[Dataset entries]
============

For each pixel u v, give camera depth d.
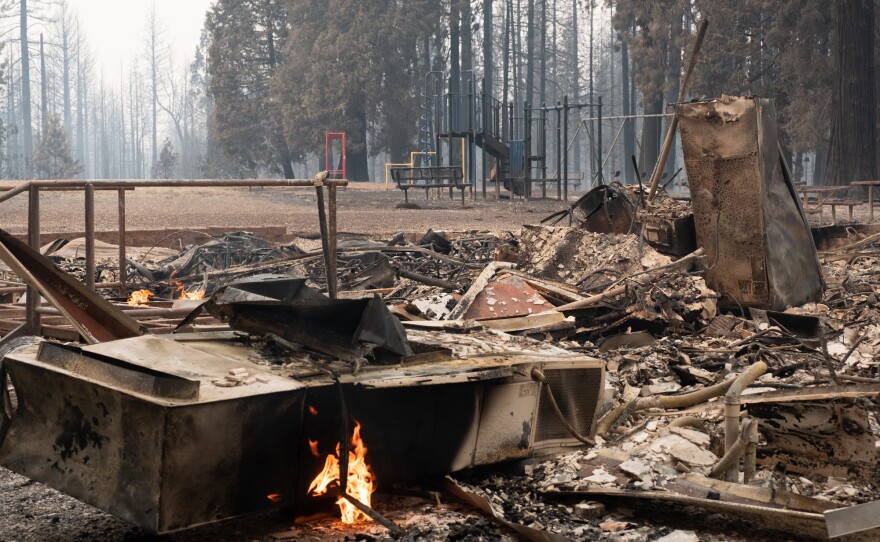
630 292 9.17
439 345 4.91
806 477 4.93
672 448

============

◆ **Work task**: Word for word, give the entries above again, with no images included.

◆ **Result of the task**:
For each pixel u v, give camera depth d.
630 292 9.17
439 345 4.91
806 477 4.93
672 448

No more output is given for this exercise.